→ EXERCISE:
Transcribe all the rows below character for character, omitting the pictures from your copy.

→ GIVEN RECORDS:
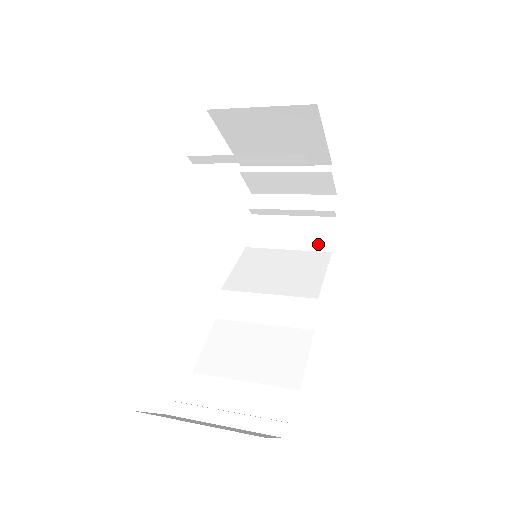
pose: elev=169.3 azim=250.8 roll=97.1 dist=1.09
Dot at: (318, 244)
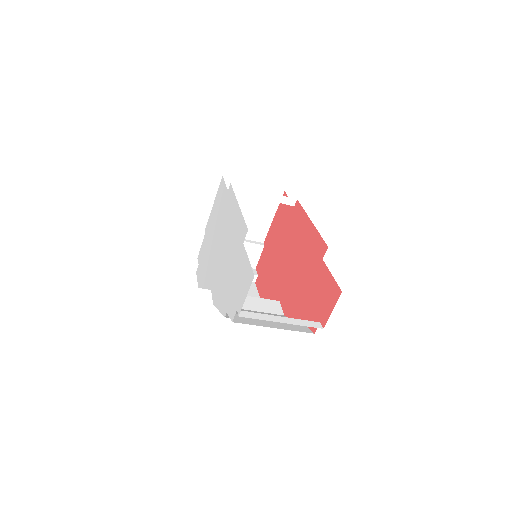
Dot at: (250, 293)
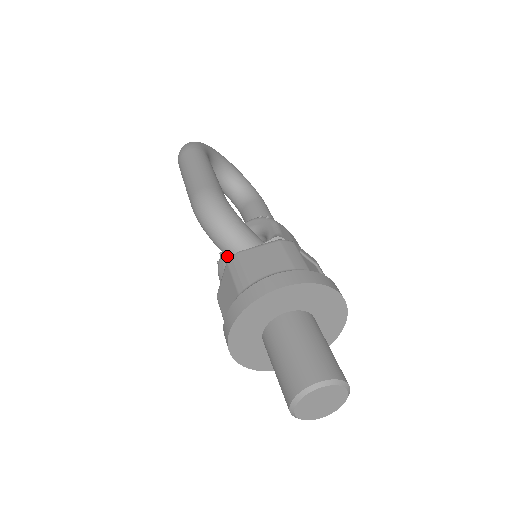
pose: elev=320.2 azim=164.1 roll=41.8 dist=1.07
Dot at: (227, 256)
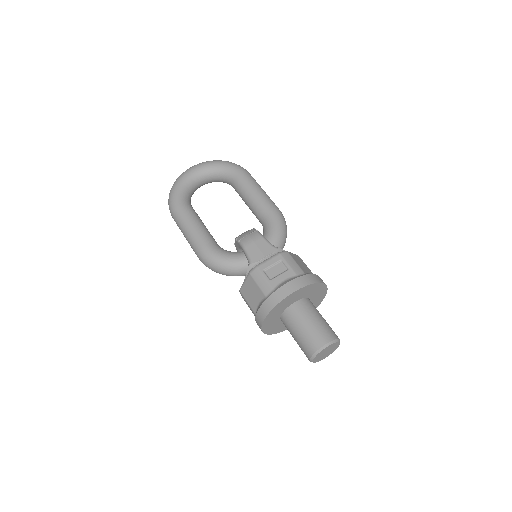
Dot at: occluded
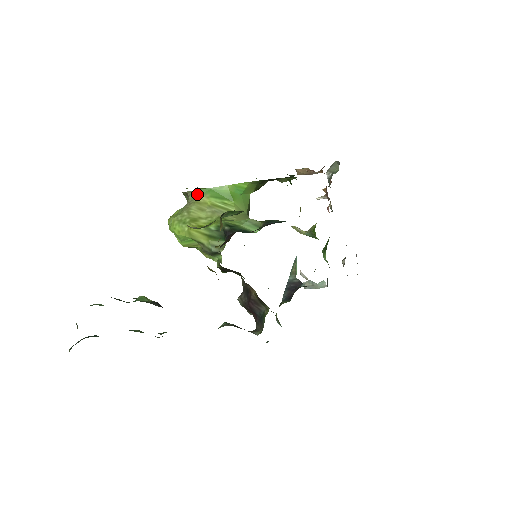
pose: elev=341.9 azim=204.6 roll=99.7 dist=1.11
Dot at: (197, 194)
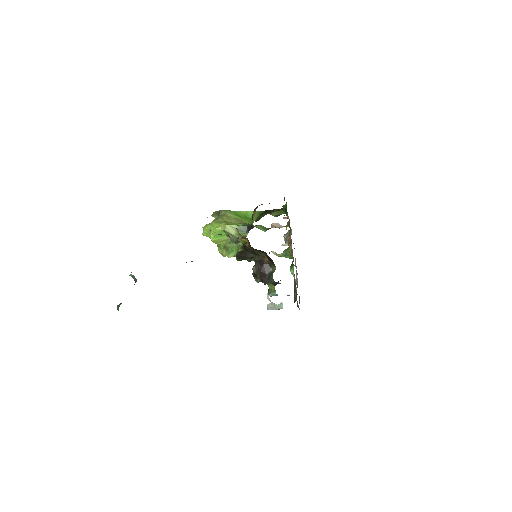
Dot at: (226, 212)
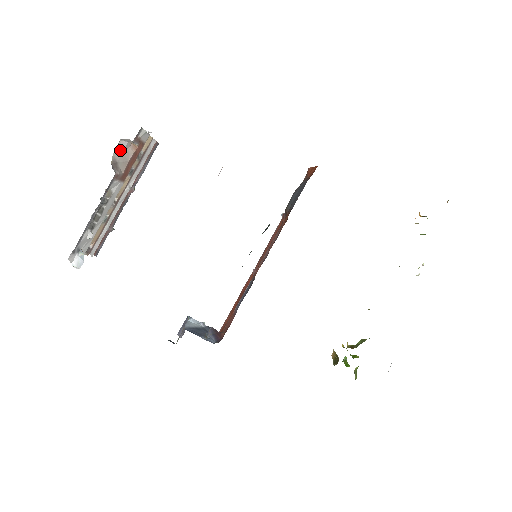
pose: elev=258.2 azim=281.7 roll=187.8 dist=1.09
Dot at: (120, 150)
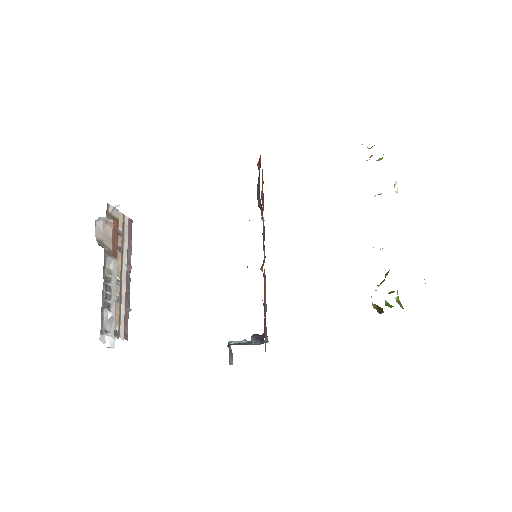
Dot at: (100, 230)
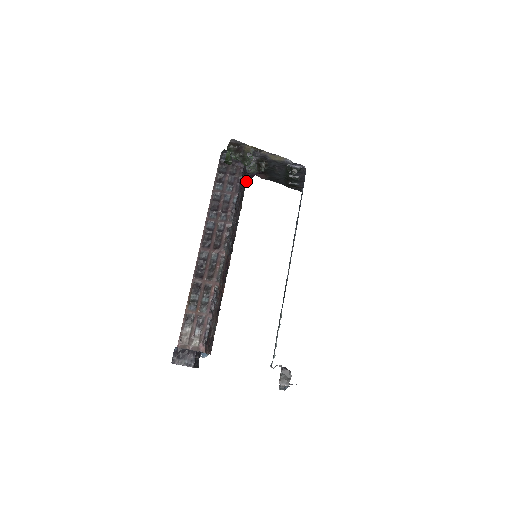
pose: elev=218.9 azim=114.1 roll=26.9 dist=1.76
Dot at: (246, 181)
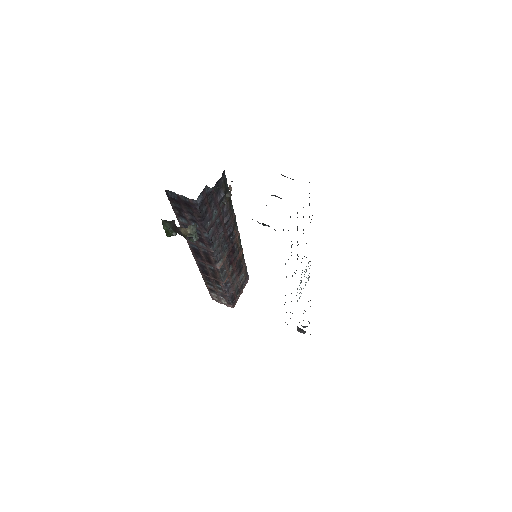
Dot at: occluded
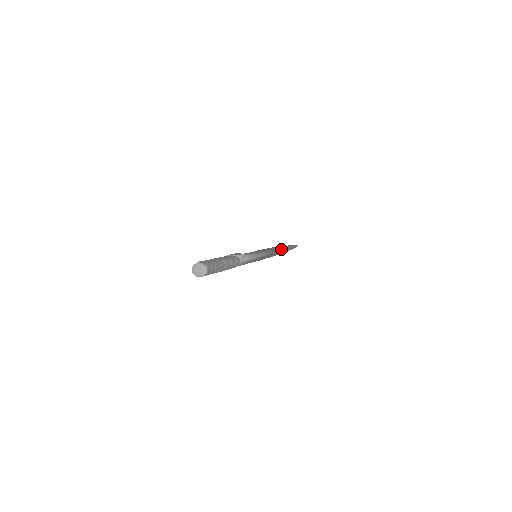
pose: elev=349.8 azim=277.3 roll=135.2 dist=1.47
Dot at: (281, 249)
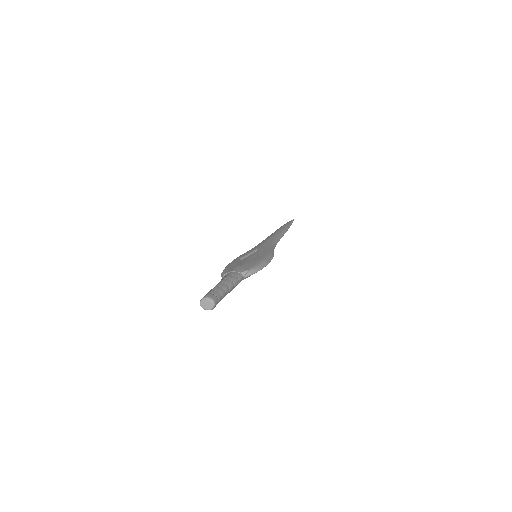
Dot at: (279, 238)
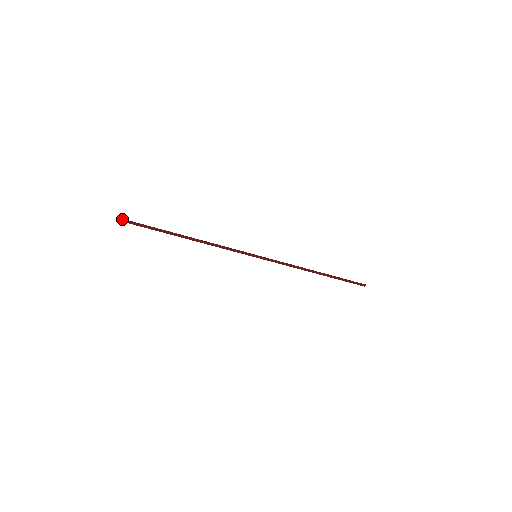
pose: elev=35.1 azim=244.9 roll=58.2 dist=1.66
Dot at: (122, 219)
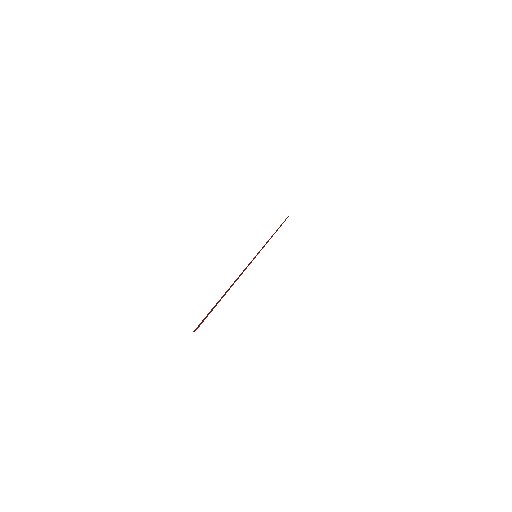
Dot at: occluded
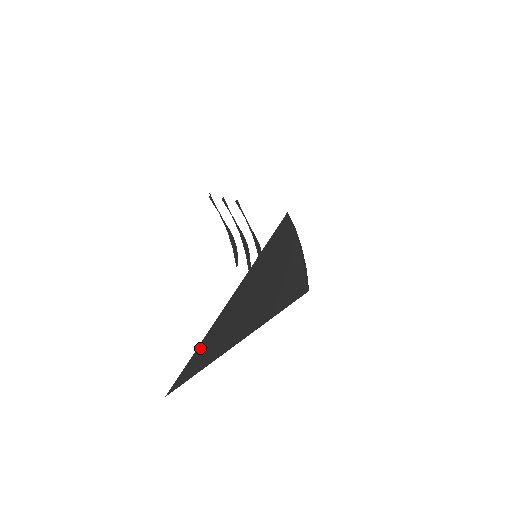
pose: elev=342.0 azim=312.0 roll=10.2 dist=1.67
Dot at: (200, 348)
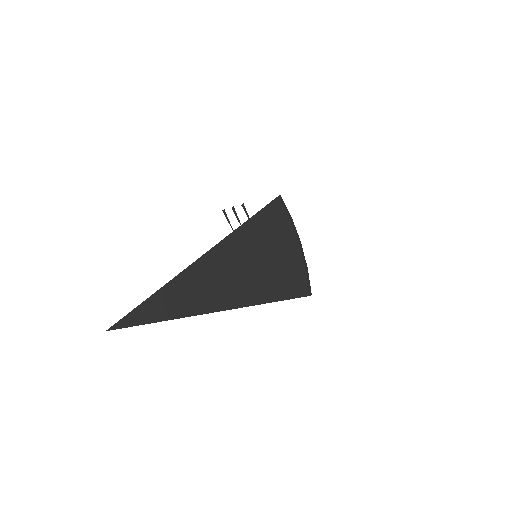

→ OUTPUT OF THE TASK:
pose: elev=169.3 azim=250.8 roll=97.1 dist=1.09
Dot at: (318, 244)
Dot at: (250, 293)
pose: elev=320.2 azim=164.1 roll=41.8 dist=1.07
Dot at: (227, 256)
Dot at: occluded
pose: elev=341.9 azim=204.6 roll=99.7 dist=1.11
Dot at: (197, 194)
Dot at: (226, 212)
pose: elev=258.2 azim=281.7 roll=187.8 dist=1.09
Dot at: (120, 150)
Dot at: (100, 230)
pose: elev=218.9 azim=114.1 roll=26.9 dist=1.76
Dot at: (246, 181)
Dot at: occluded
pose: elev=349.8 azim=277.3 roll=135.2 dist=1.47
Dot at: (281, 249)
Dot at: (279, 238)
pose: elev=35.1 azim=244.9 roll=58.2 dist=1.66
Dot at: (122, 219)
Dot at: occluded
pose: elev=342.0 azim=312.0 roll=10.2 dist=1.67
Dot at: (200, 348)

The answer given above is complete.